Problem requirements:
Please report, as a single number, how many lines in the entries include the string "using".

Saved data entries:
◆ ◆ ◆ ◆

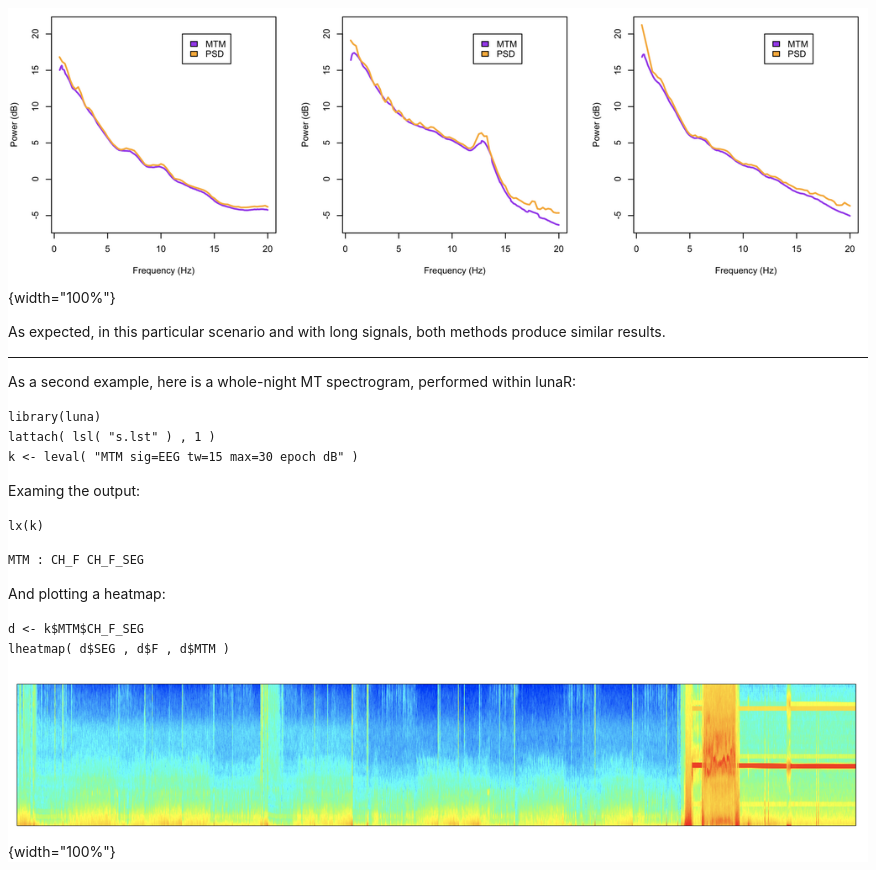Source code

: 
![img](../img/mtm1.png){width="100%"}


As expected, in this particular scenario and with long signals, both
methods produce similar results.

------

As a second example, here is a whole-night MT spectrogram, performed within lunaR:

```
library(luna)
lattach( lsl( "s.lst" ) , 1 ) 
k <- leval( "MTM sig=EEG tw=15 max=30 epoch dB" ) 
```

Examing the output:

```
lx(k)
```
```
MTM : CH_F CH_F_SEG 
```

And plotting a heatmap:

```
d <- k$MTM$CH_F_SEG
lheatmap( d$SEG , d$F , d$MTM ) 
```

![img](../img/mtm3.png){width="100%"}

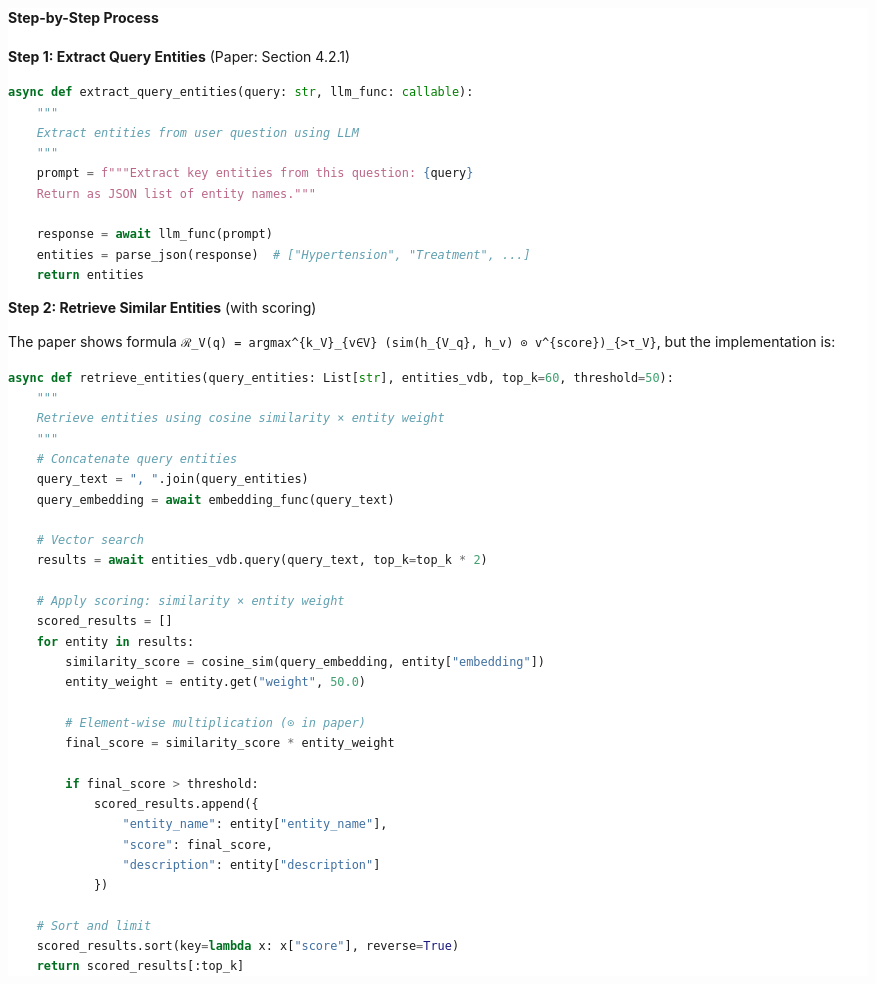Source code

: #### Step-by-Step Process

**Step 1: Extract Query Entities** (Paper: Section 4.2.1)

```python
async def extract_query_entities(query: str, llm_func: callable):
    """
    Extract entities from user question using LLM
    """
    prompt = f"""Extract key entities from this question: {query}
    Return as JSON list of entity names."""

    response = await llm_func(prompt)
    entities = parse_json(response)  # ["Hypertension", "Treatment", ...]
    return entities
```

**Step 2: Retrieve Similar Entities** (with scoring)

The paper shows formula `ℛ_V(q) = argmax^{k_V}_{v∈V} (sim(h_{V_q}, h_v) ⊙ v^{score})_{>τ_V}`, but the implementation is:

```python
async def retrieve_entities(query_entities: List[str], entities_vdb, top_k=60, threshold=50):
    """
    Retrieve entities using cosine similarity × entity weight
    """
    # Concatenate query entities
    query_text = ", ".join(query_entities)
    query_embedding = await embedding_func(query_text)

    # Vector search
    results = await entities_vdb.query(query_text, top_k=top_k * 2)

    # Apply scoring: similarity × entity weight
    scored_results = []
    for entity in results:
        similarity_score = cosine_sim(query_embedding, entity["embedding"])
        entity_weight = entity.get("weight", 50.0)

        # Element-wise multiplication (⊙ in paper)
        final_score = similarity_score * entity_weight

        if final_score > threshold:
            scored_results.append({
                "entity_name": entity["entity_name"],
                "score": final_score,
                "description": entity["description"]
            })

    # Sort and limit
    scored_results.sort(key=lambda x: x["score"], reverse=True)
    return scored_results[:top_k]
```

◆ ◆ ◆ ◆

Expected answer:
2